1 de marzo de 1453

Giustiniani ha venido a visitarme. La herida me escuece y tengo el rostro encendido por la fiebre.

Al desmontar se vio rodeado por un grupo de gente. Los griegos lo admiran, aunque sea latino. Los muchachos le sostienen respetuosamente la brida y las riendas. El Emperador le ha regalado una silla con arzón de oro y hasta un arnés ornado de piedras preciosas.

Su visita era un gran honor para mí. Tuvimos una larga conversación en el transcurso de la cual le expuse mi filosofía, las ideas de mi maestro, el doctor Cusanus, para quien lo correcto y lo erróneo, la verdad y la mentira, el bien y el mal, no se anulan mutuamente, pues todo es relativo en un mundo limitado, y se reconcilia en la atemporalidad. Pero no lo comprendió muy bien. Sacudió la cabeza y chasqueó la lengua al entrar y ver mi frente lastimada y mi nariz despellejada.

—Una riña de taberna —dije.

—Daríais también lo vuestro…

—Devolví los golpes y conseguí escabullirme.

—Si esto es verdad, no merecéis castigo —dijo—. Por lo menos, nadie se ha quejado de haberos visto borracho en perjuicio del buen orden. ¿Me enseñáis la herida?

Hizo que Manuel quitase el vendaje y tocó torpemente con su dedo los hinchados bordes de la llaga.

—Una puñalada a traición —dijo—. A dos pasos de la muerte. Esto no presenta aspecto de riña de taberna, aunque sugeristeis algo por el estilo.

—No tengo muchos amigos en la ciudad —reconocí.

—Deberíais usar cota de malla —me aconsejó—. Una malla ligera basta para embotar la punta de una espada, e impide que la daga más afilada penetre demasiado en la carne.

—No la necesito —dije—. Soy lo bastante fuerte, siempre que consiga concentrarme.

—¿Sois realmente fuerte? —preguntó con expresión de curiosidad—. ¿Tenéis un talismán? ¿Algún amuleto encantado o lleváis hierba sagrada en un saquito? Todos los métodos son buenos, cuando se cree en ellos.

Cogí un largo alfiler de plata de la mesilla de noche.

—Ved —dije. Y murmurando una fórmula árabe de los derviches de Torlak, introduje rápidamente la aguja en un músculo de mi brazo, atravesándolo de parte a parte. No brotó ni una sola gota de sangre.

Giustiniani sacudió de nuevo la cabeza con aire de duda.

—Entonces, ¿cómo explicáis que la herida os haya producido fiebre? ¿Por qué no se ha cerrado por sí sola si sois tan fuerte como pretendéis?

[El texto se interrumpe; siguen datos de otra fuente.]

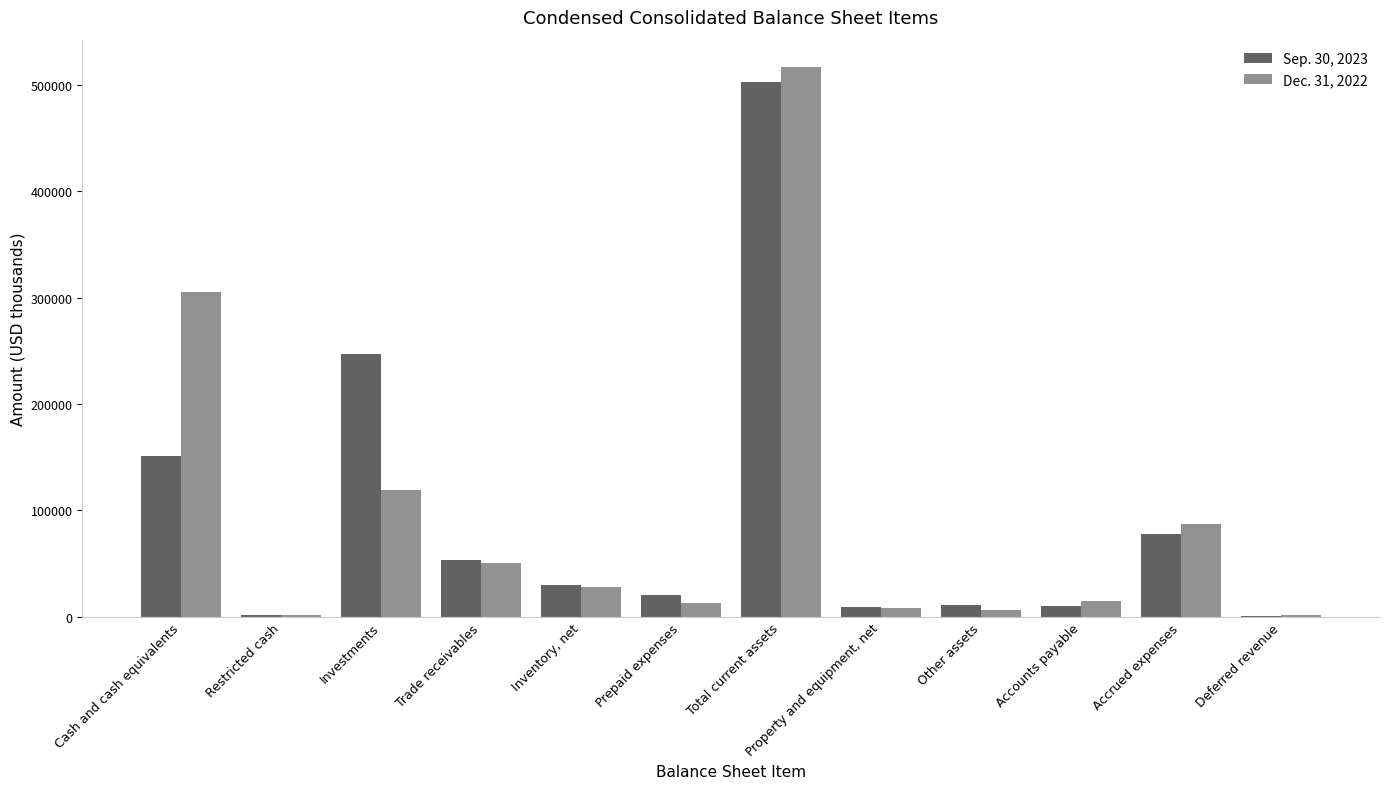

At which label does Sep. 30, 2023 reach its peak?

Total current assets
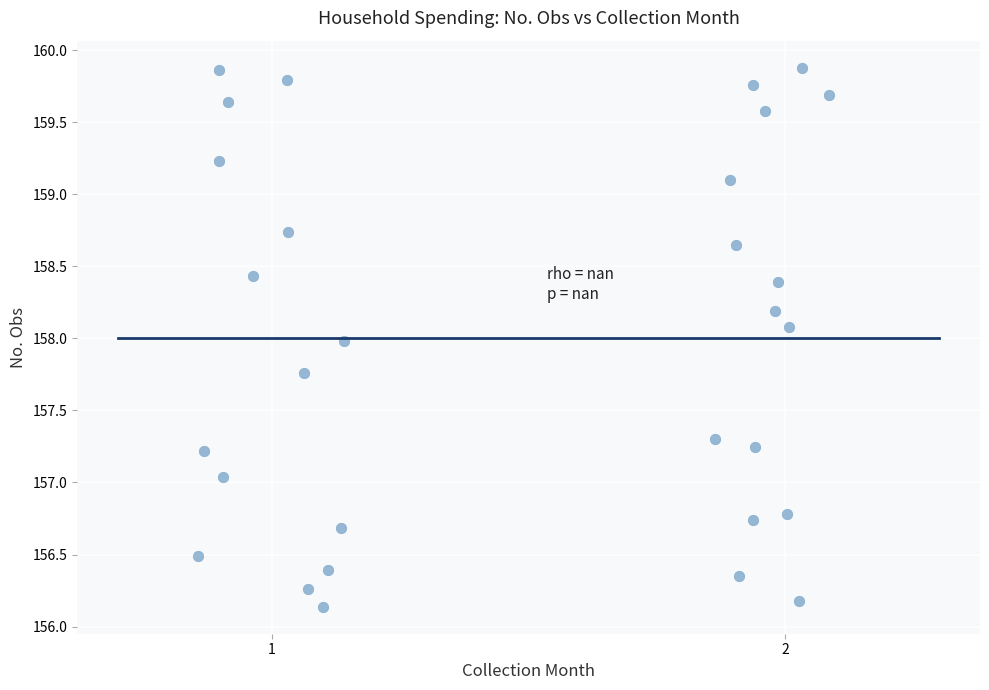

What is the range of X values (max minus min)?

1.2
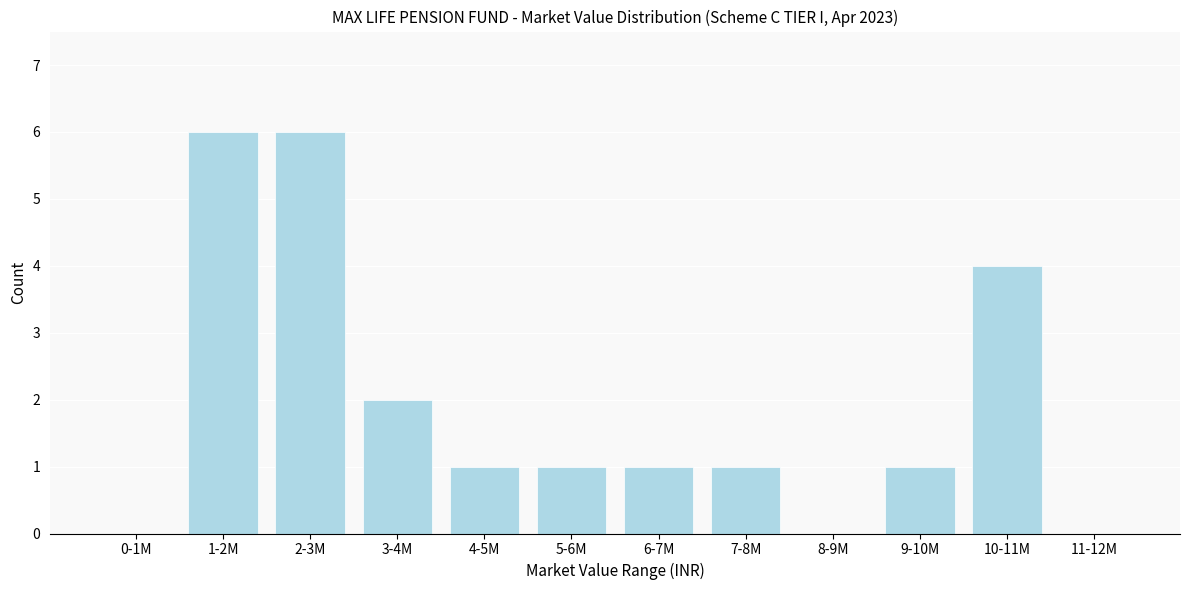

Reading right to left, what are all the values shown in this chart?

11-12M=0	10-11M=4	9-10M=1	8-9M=0	7-8M=1	6-7M=1	5-6M=1	4-5M=1	3-4M=2	2-3M=6	1-2M=6	0-1M=0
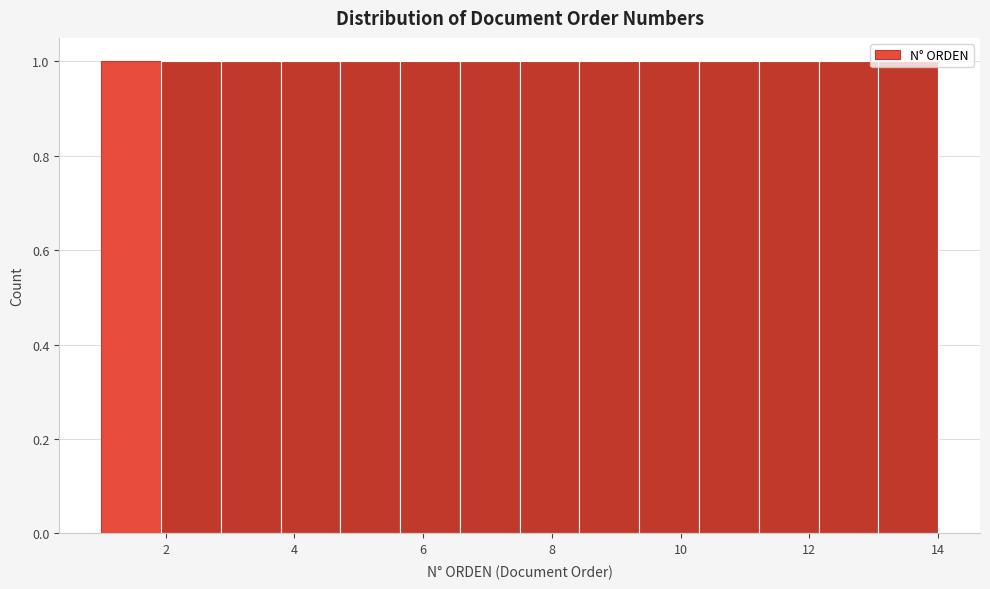

How tall is the bar that spans 1.0 to 2.0 on the x-axis? Neither the bar edges nor the heights are printed on the chart, so give them approximately, as read against the axes.

1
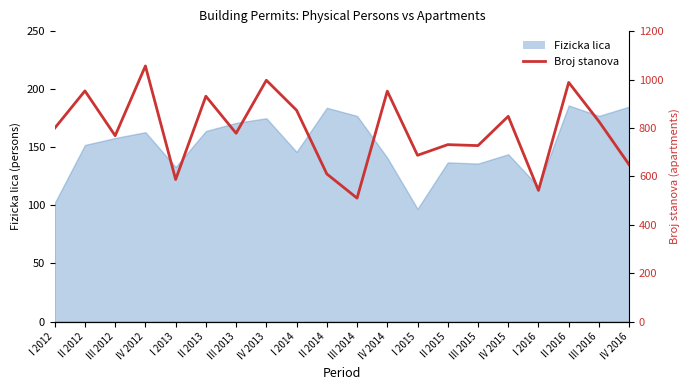

What is the average value?

791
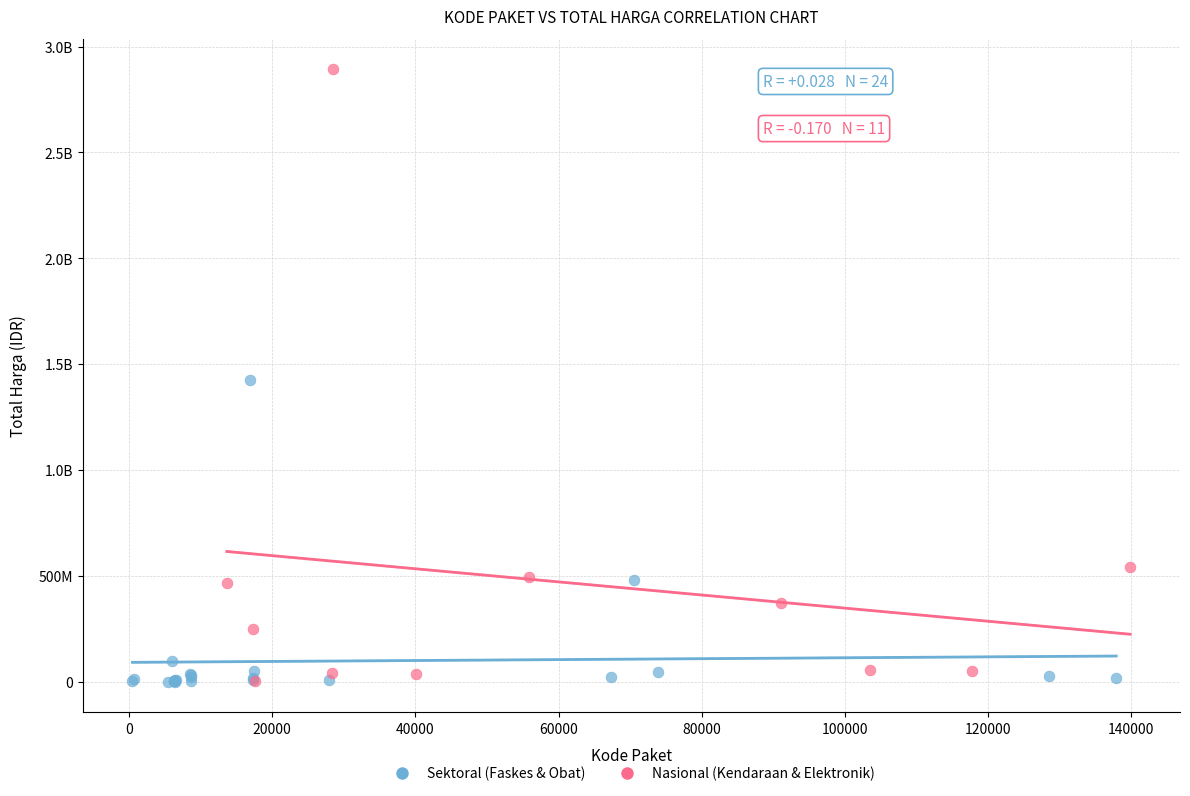

What are all the series names shown in the legend?

Sektoral (Faskes & Obat), Nasional (Kendaraan & Elektronik)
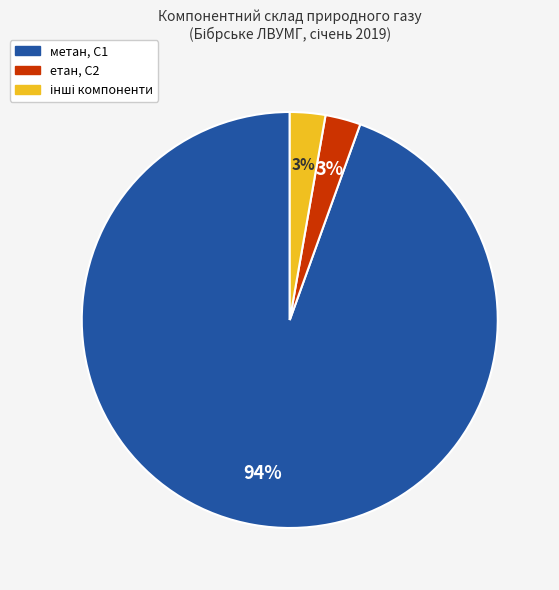

True or false: метан, С1 accounts for 99% of the total.

False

—Porque me hallaba excitado y me olvidé de mí mismo —respondí—. No os preocupéis, que la herida sanará. Pasado mañana estaré ya en pie y dispuesto a cumplir con mi deber.

Despidióse, y a poco resonaban en el pavimento los cascos de su caballo.

Pero los cascos del corcel del Tiempo, más pesados aún, están convirtiendo en jirones mi corazón.